Just like any “drug” psilocybin and psilocyn must and should go through vigorous testing and have many studies conducted on their properties and effects. The mind-altering effects should be used in a controlled setting or under proper prescription.  The spores of the mushrooms that contain Psilocybin on the other hand most certainly should also be studied in order to understand the organism more entirely.

 

**Let us be clear, the legal information in this article is all hypothetical and should in no way be used in an official setting without consulting a real legal advisor. **

 

As was mentioned at the top of the article, most places allow for the import and possession of spores (some exceptions for example are California, Idaho, and Georgia). This erowid article briefly discusses California’s laws on spores. In Canada as well as the USA, the legal status of psilocybin mushroom spores is quite ambiguous. Nothing on the Canadian governments website seems to mention spores specifically, and Wikipedia states “Mushroom spore kits are legal and are sold openly in stores or on the internet as the spores and kits themselves are legal. Psilocybin and psilocin are illegal to possess, obtain or produce without a prescription or license as they are schedule III under the Controlled Drugs and Substances Act.”. The same lack of information regarding spores specifically comes up in the USA and many other countries after doing a bit of a search on google. The illegal substances are psilocybin and psilocyn, as they are the mind-altering substance. So, studying the spores (which contain no psilocybin or psilocyn) in a microscopic setting, or even before a certain stage in growth would very likely but also slightly potentially be seen as legal.

 

In an imaginary legal situation, the legal area of spores is so grey and ambiguous currently that by simply studying them the chances of any legal complications arising as a result of possession or sale is quite unlikely. As stated previously, these substances have been proven worthy of research due to their potential positive effects. So even if something were to somehow arise, there would likely be 2 possible outcomes for the most part.

(A) The defendant has been selling spores *for microscopy purposes only*, and the prosecution claims spores are used to grow illegal mushrooms containing psilocybin or psilocyn.

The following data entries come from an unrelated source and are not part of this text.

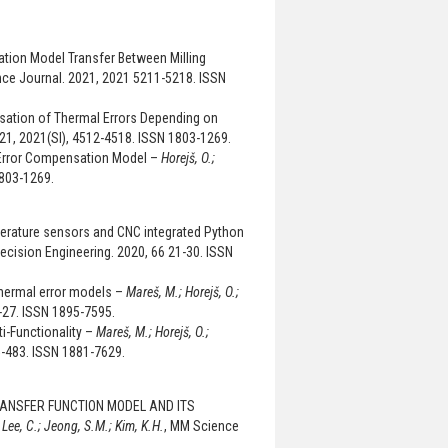
tion Model Transfer Between Milling
nce Journal. 2021, 2021 5211-5218. ISSN
sation of Thermal Errors Depending on
21, 2021(SI), 4512-4518. ISSN 1803-1269.
 Error Compensation Model –
Horejš, O.;
1803-1269.
erature sensors and CNC integrated Python
recision Engineering. 2020, 66 21-30. ISSN
thermal error models –
Mareš, M.; Horejš, O.;
5-27. ISSN 1895-7595.
ti-Functionality –
Mareš, M.; Horejš, O.;
5-483. ISSN 1881-7629.
ANSFER FUNCTION MODEL AND ITS
; Lee, C.; Jeong, S.M.; Kim, K.H.
, MM Science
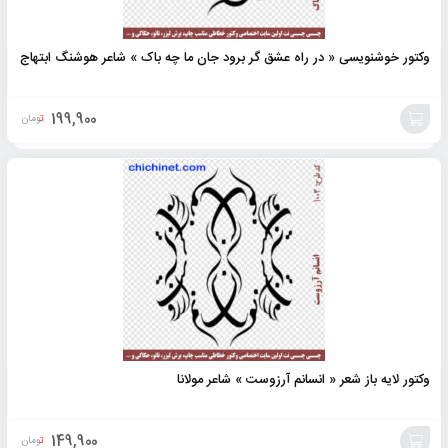
وکتور خوشنویسی « در راه عشق گر برود جان ما چه باک » شاعر هوشنگ ابتهاج
199,900
تومان
افزودن
به
سبد
وکتور لایه باز شعر « انسانم آرزوست » شاعر مولانا
149,900
تومان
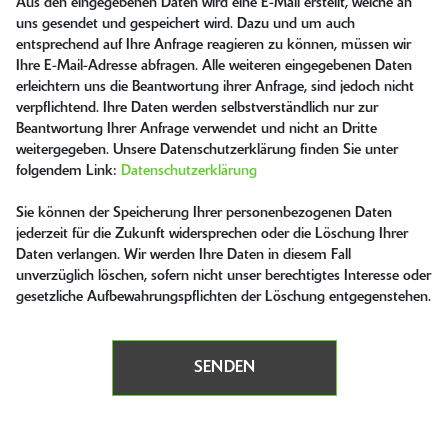
Aus den eingegebenen Daten wird eine E-Mail erstellt, welche an
uns gesendet und gespeichert wird. Dazu und um auch
entsprechend auf Ihre Anfrage reagieren zu können, müssen wir
Ihre E-Mail-Adresse abfragen. Alle weiteren eingegebenen Daten
erleichtern uns die Beantwortung ihrer Anfrage, sind jedoch nicht
verpflichtend. Ihre Daten werden selbstverständlich nur zur
Beantwortung Ihrer Anfrage verwendet und nicht an Dritte
weitergegeben. Unsere Datenschutzerklärung finden Sie unter
folgendem Link:
Datenschutzerklärung
Sie können der Speicherung Ihrer personenbezogenen Daten
jederzeit für die Zukunft widersprechen oder die Löschung Ihrer
Daten verlangen. Wir werden Ihre Daten in diesem Fall
unverzüglich löschen, sofern nicht unser berechtigtes Interesse oder
gesetzliche Aufbewahrungspflichten der Löschung entgegenstehen.
SENDEN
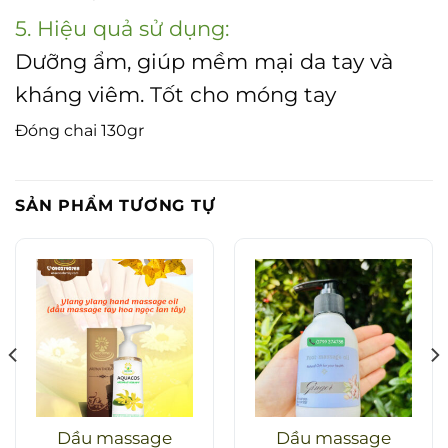
5. Hiệu quả sử dụng:
Dưỡng ẩm, giúp mềm mại da tay và
kháng viêm. Tốt cho móng tay
Đóng chai 130gr
SẢN PHẨM TƯƠNG TỰ
Dầu massage
Dầu massage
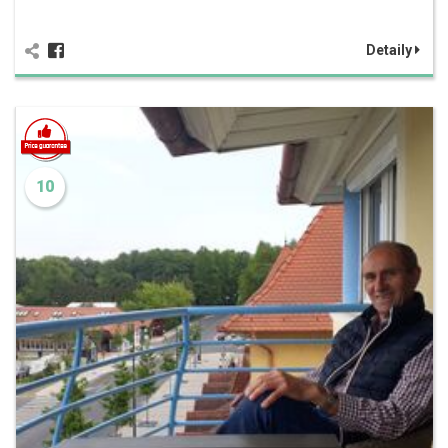
Detaily
10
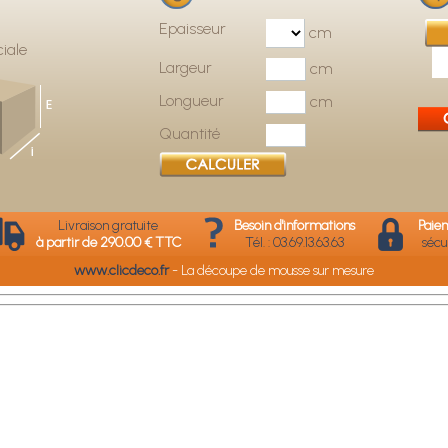
Epaisseur
cm
iale
Largeur
cm
Longueur
cm
Quantité
Livraison gratuite
Besoin d'informations
Paie
à partir de 290.00 € TTC
Tél. : 03.69.13.63.63
sécu
www.clicdeco.fr
- La découpe de mousse sur mesure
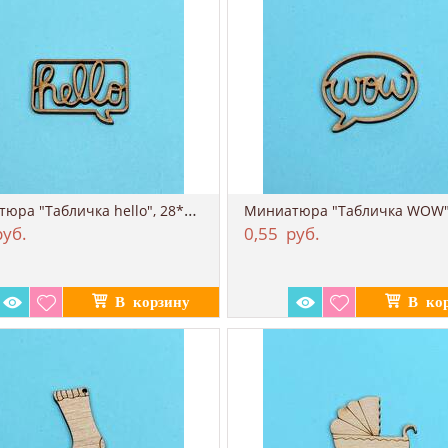
Миниатюра "Табличка hello", 28*40 мм
уб.
0,55
руб.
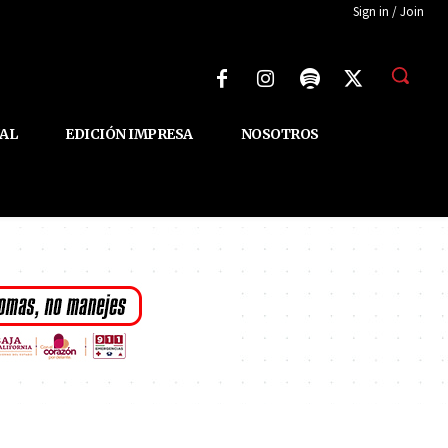
Sign in / Join
AL
EDICIÓN IMPRESA
NOSOTROS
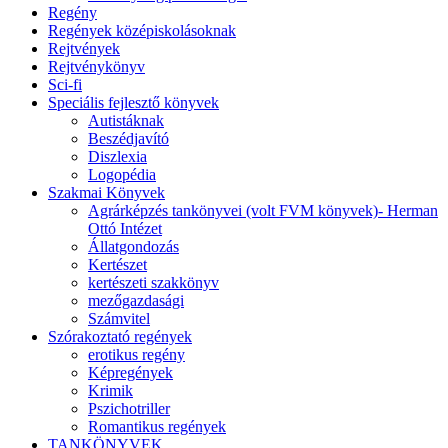
Regény
Regények középiskolásoknak
Rejtvények
Rejtvénykönyv
Sci-fi
Speciális fejlesztő könyvek
Autistáknak
Beszédjavító
Diszlexia
Logopédia
Szakmai Könyvek
Agrárképzés tankönyvei (volt FVM könyvek)- Herman
Ottó Intézet
Állatgondozás
Kertészet
kertészeti szakkönyv
mezőgazdasági
Számvitel
Szórakoztató regények
erotikus regény
Képregények
Krimik
Pszichotriller
Romantikus regények
TANKÖNYVEK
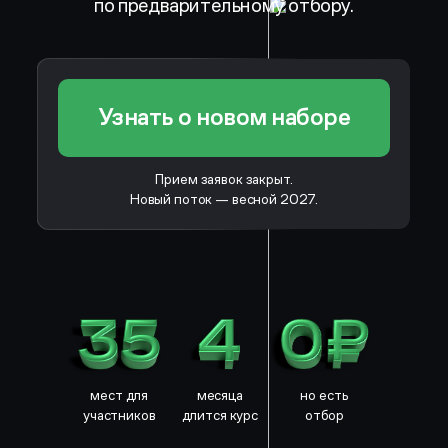
по предварительному отбору.
Узнать о новом наборе
Прием заявок закрыт.
Новый поток — весной 2027.
мест
для
месяца
но есть
участников
длится курс
отбор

a.     In this situation, the prosecution would for the most part be wasting their time with the defendant, as spores contain no psilocybin or psilocyn and these substances can only be obtained under special and specific circumstances (Gross, 2000). In the worst-case scenario, one may have to hire a lawyer for a case that will very likely get put on hold for quite some time. Due to likelihood of magic mushrooms becoming legal or decriminalized in some way or other, a case like this is very weak for the prosecution as the legal areas are extremely ambiguous.

(B) The defendant has been selling spores negligently and potentially for illegal purposes.

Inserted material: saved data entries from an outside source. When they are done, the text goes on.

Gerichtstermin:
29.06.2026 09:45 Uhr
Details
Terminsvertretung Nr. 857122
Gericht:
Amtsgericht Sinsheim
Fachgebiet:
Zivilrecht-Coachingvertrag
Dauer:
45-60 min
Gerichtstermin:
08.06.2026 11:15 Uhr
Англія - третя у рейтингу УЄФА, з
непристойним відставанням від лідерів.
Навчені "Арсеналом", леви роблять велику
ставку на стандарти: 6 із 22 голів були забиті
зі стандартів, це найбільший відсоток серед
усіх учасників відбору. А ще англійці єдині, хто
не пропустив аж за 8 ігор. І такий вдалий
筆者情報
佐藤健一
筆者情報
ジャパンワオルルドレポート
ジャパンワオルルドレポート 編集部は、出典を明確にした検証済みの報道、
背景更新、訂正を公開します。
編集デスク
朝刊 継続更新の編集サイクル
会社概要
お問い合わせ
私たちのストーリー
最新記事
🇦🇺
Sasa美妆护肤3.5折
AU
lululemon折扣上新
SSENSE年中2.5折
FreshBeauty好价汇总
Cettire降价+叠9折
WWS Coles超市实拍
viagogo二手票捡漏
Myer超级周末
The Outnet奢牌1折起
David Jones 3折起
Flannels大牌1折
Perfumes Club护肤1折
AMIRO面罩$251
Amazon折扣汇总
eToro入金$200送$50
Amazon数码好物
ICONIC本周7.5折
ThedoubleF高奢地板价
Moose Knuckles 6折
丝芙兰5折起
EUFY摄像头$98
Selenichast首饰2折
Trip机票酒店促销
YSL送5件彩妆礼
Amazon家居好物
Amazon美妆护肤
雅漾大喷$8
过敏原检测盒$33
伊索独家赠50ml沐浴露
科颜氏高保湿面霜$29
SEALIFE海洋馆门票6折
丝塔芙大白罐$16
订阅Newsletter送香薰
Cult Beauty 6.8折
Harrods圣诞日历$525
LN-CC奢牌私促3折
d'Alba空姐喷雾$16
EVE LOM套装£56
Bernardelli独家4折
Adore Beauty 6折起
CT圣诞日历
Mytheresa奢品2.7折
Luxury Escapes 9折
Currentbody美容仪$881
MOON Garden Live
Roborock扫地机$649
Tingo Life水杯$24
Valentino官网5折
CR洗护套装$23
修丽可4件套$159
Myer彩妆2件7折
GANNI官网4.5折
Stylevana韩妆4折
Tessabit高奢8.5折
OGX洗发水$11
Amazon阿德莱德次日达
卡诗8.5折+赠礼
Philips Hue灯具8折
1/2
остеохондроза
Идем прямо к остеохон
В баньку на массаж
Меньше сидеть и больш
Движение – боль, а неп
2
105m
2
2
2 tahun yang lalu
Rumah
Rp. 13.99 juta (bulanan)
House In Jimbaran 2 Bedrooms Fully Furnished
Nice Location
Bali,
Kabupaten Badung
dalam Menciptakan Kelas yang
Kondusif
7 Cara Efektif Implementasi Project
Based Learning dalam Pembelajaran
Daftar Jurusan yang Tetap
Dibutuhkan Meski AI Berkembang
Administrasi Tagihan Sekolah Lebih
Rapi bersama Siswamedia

a.     In this situation, the result depends on the degree of negligence. If the defendant is directly selling spores for the purpose of cultivation, they will most likely get in significant amounts of trouble. On the other end of the spectrum if the defendant sells spores for microscopy purposes but provides a grow guide with the spores the case will once again become more ambiguous. On the lighter end of the spectrum, most of those cases seem likely to be put on hold due to new research on psilocybin and psilocyn. Under all circumstances in situation (B) lawyer fees would be a considerable factor.

 

For the rest of the article, we have extracted information from a study done by Susan T. Gross that explains at which point in the mushroom life cycle psilocybin becomes present in the mushroom mycelium and fruiting bodies. This information highlights the stages at which we can potentially study these mushrooms in a legal manner.

 

There are 4 stages of the mushroom life cycle. The spores start everything off, then the mycelium begins to form, after that the primordia/pre-fruit form, and then finally come the fruiting bodies we know as mushrooms.


 

Germination of the spores can only take place in a suitable environment.